On Sun, Nov 2, 2008 at 11:25 PM, Jeffrey Watts jeffrey.w.watts@gmail.com wrote:
I appreciate your position, but you have to realize that if you're using CentOS, you're not using it for the GPLed parts. You're using it because Red Hat built and regression tested an extremely stable distribution. You're using it because Red Hat spent the time and money to make third party apps like Oracle run well on it. You're using it because they took the time to integrate things like SELinux.
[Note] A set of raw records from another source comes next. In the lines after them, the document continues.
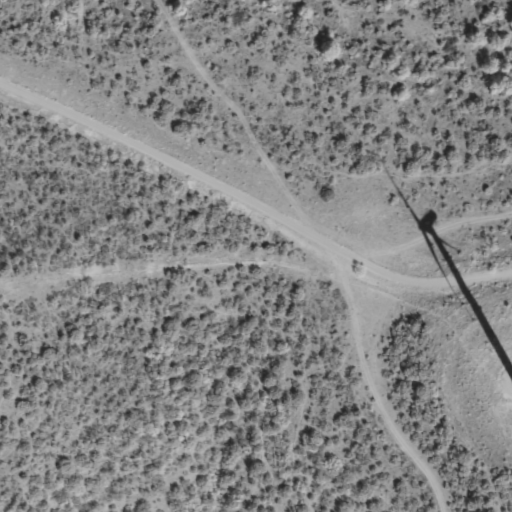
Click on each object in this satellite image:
wind turbine: (511, 381)
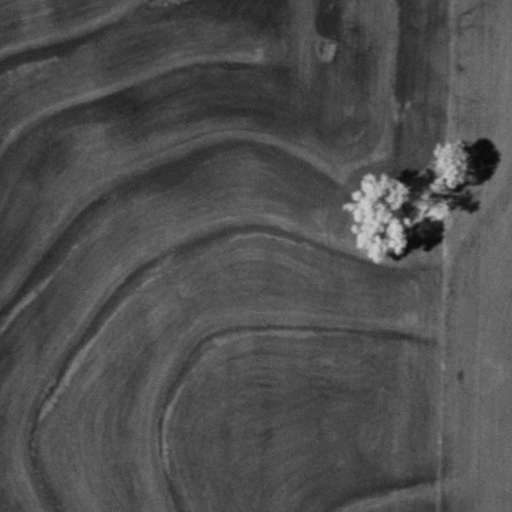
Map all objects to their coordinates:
crop: (478, 263)
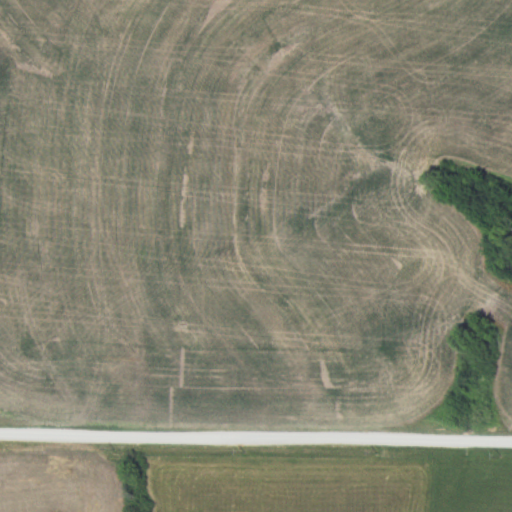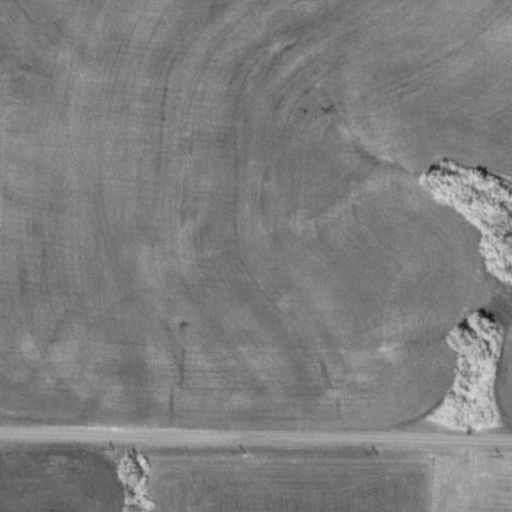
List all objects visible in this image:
road: (256, 442)
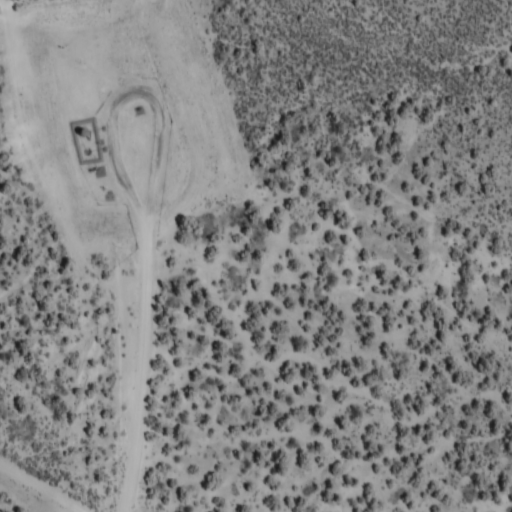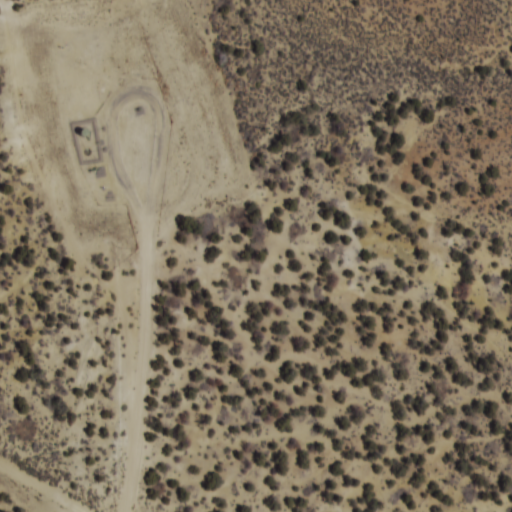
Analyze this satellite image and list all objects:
road: (37, 486)
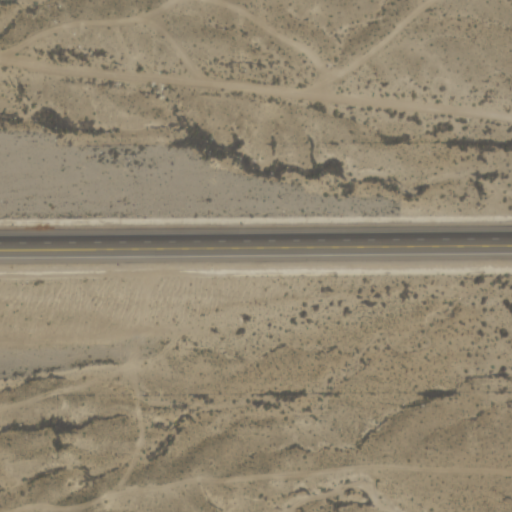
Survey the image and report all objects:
road: (256, 241)
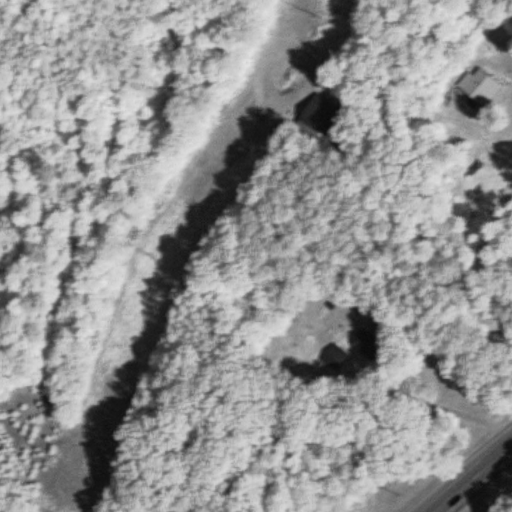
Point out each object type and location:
building: (477, 87)
road: (471, 477)
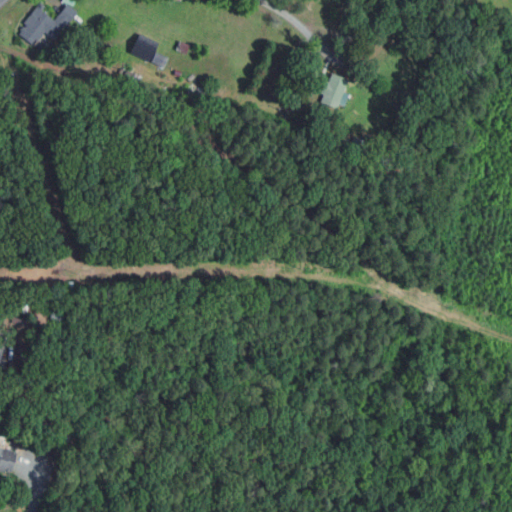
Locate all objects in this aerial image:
building: (44, 22)
building: (45, 25)
road: (297, 26)
building: (140, 47)
building: (181, 47)
building: (145, 50)
building: (116, 54)
building: (157, 60)
building: (130, 76)
building: (127, 89)
building: (331, 89)
building: (332, 92)
building: (186, 112)
building: (356, 148)
building: (16, 319)
building: (6, 459)
building: (5, 462)
road: (31, 491)
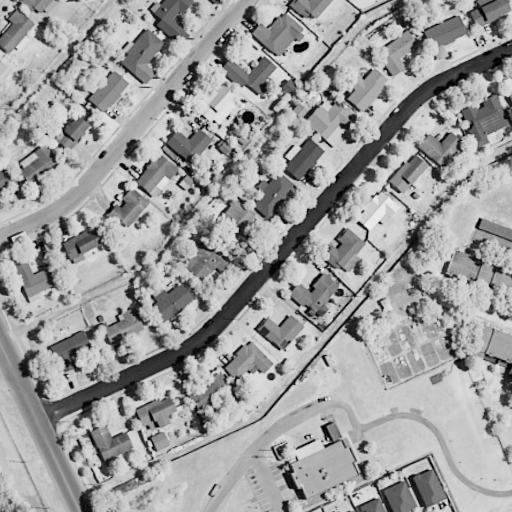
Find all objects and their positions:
building: (213, 1)
building: (35, 4)
building: (310, 7)
building: (489, 12)
building: (171, 18)
building: (16, 31)
building: (444, 32)
building: (278, 33)
building: (396, 52)
building: (142, 55)
building: (2, 66)
building: (250, 74)
building: (366, 88)
building: (108, 91)
building: (509, 93)
building: (214, 104)
building: (484, 119)
building: (330, 121)
building: (74, 130)
road: (132, 130)
building: (190, 144)
building: (441, 148)
building: (302, 158)
building: (38, 164)
building: (408, 174)
building: (156, 175)
building: (5, 179)
building: (273, 193)
building: (498, 198)
building: (128, 208)
building: (376, 211)
building: (234, 216)
building: (459, 222)
building: (488, 232)
building: (81, 245)
road: (283, 247)
building: (345, 251)
building: (206, 260)
building: (479, 272)
building: (480, 272)
building: (33, 281)
building: (315, 294)
building: (170, 301)
road: (511, 313)
building: (124, 326)
building: (282, 332)
building: (493, 343)
building: (493, 344)
building: (68, 350)
building: (247, 361)
road: (7, 378)
building: (209, 393)
building: (156, 413)
road: (350, 416)
road: (39, 428)
building: (509, 433)
road: (442, 440)
building: (159, 441)
building: (110, 444)
road: (259, 445)
building: (321, 466)
building: (322, 469)
road: (266, 482)
building: (428, 487)
building: (399, 497)
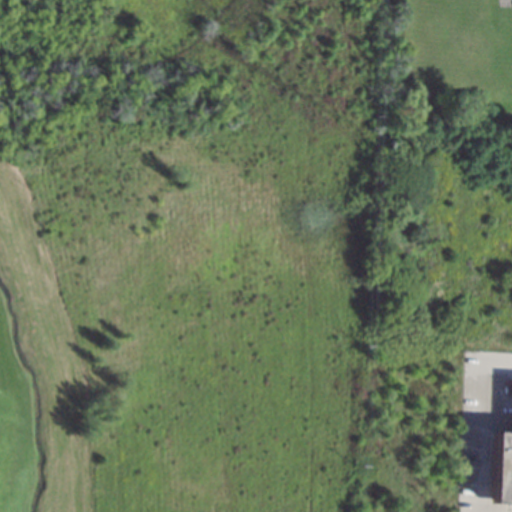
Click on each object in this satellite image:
building: (499, 467)
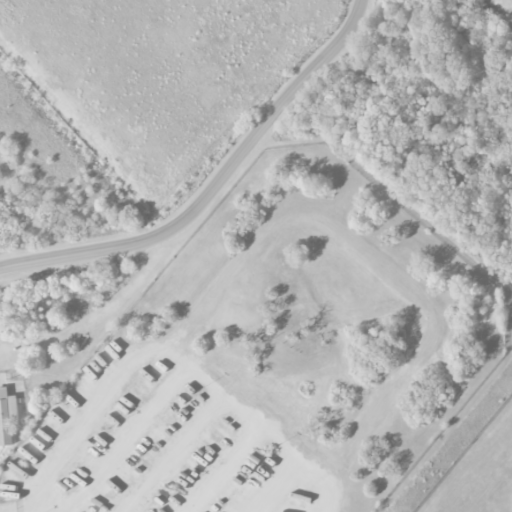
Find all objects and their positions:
road: (214, 185)
building: (6, 415)
road: (287, 453)
road: (6, 507)
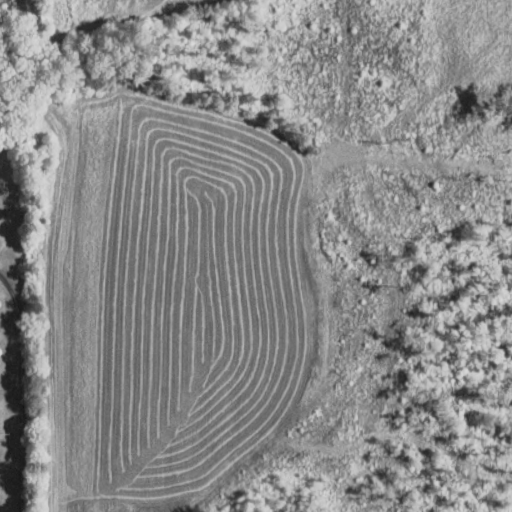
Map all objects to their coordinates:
road: (21, 389)
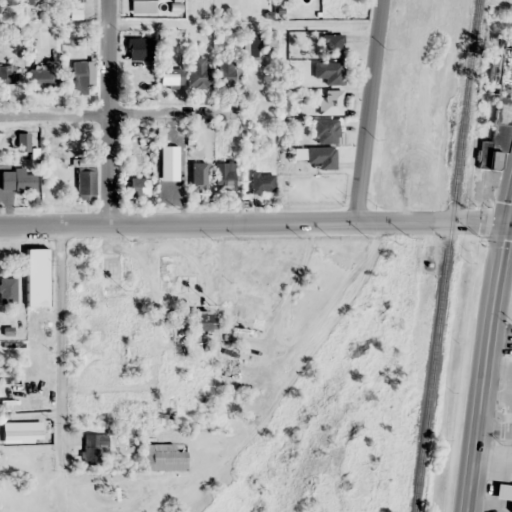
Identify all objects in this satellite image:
building: (7, 1)
building: (230, 1)
building: (76, 3)
building: (141, 6)
building: (269, 43)
building: (332, 45)
building: (251, 46)
building: (137, 48)
building: (328, 72)
building: (226, 73)
building: (8, 74)
building: (198, 74)
building: (43, 75)
building: (170, 76)
building: (78, 77)
building: (330, 102)
building: (498, 107)
road: (107, 113)
road: (367, 113)
road: (125, 117)
building: (325, 130)
building: (321, 157)
building: (224, 177)
building: (17, 180)
building: (194, 181)
building: (261, 182)
building: (85, 183)
building: (168, 184)
building: (138, 187)
road: (450, 225)
traffic signals: (511, 225)
road: (194, 226)
railway: (445, 255)
building: (109, 272)
building: (36, 275)
building: (173, 276)
building: (7, 290)
building: (200, 322)
building: (180, 338)
road: (62, 348)
road: (489, 365)
building: (20, 431)
road: (495, 431)
building: (95, 449)
building: (164, 457)
building: (503, 493)
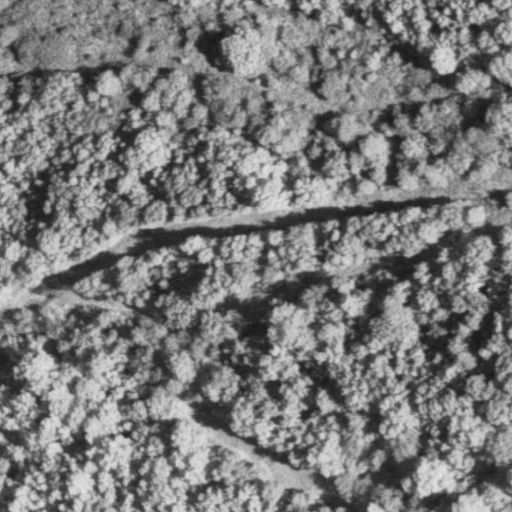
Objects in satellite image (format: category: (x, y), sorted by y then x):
road: (257, 89)
building: (15, 500)
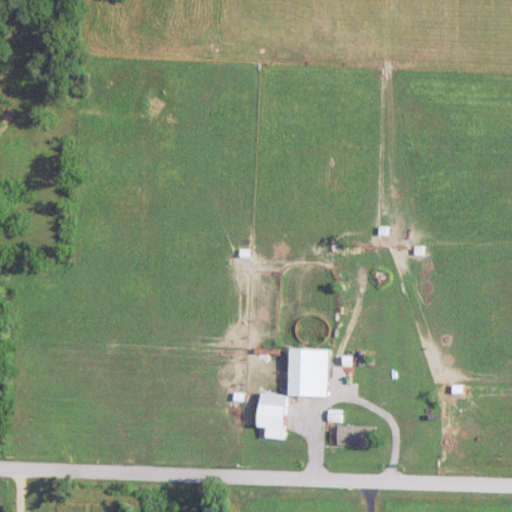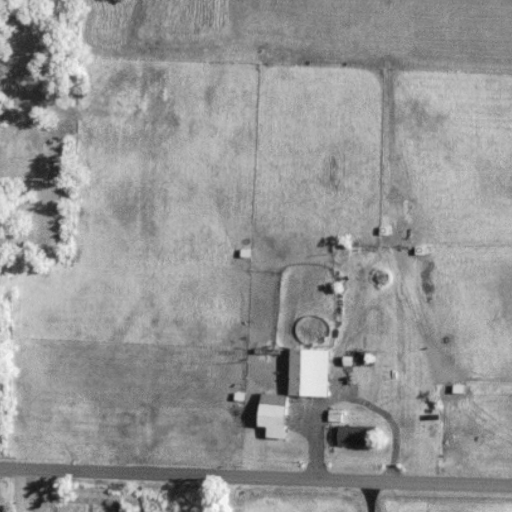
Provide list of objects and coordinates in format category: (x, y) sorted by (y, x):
building: (310, 373)
building: (384, 385)
road: (375, 410)
building: (274, 411)
building: (358, 436)
road: (255, 479)
road: (19, 491)
road: (365, 497)
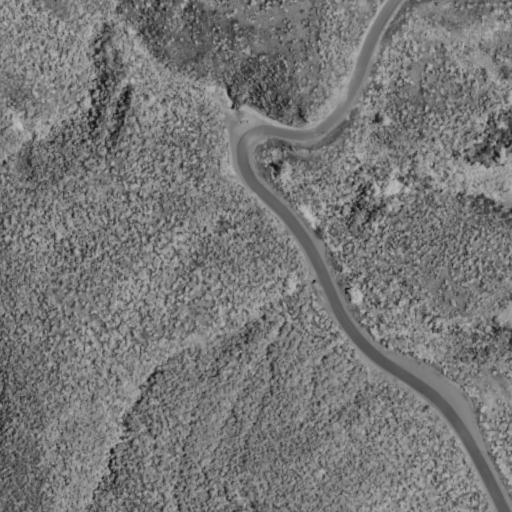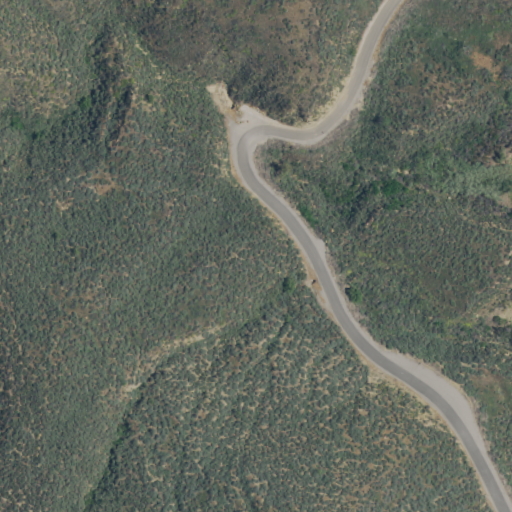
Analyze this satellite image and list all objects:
road: (303, 238)
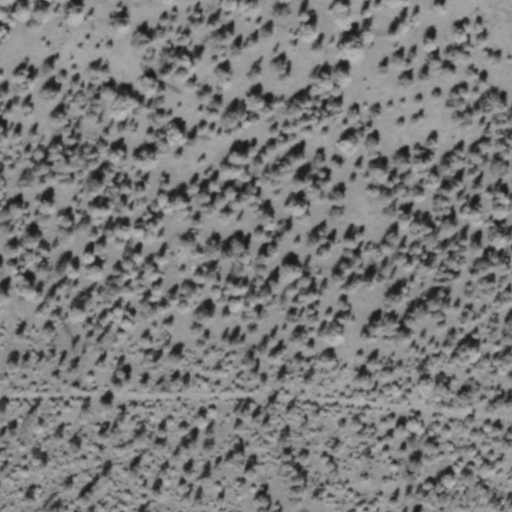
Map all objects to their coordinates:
road: (256, 400)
If making a stable enterprise OS were trivial, there wouldn't be a CentOS project - folks would just use something else. Every person that uses CentOS because it's "cheaper" are taking dollars away from Red Hat. Like or dislike them, they are probably the single largest contributers of code to the Linux community (though I believe IBM is a close second now). The dollars that folks spend to buy RHEL fund the Linux community directly.
Sure, it's legal to re-apportion GPLed code, and Red Hat certainly doesn't stop the CentOS folks from taking their work. But it's uncool. Free Software is not about free beer. If folks want an enterprise quality distribution they ought to support the company that worked hard to provide it. If you want to use RHEL and don't want to pay for it, I would recommend that you use Fedora.
As I said before, this is my opinion. One can certainly do what they want, as it's certainly legal. But I for one believe in investing in the Linux community with my wallet.
Jeffrey.
It's a fair opinion. And I agree with it overall, even the "taking dollars away from Red Hat" as that is more or less a fact.
However RedHat's pricing, while fair, is beyond the reach of some. It would be good to see them provide a cheaper version with less/lower priority support. Doing so would probably get them a piece of Centos' pie as well.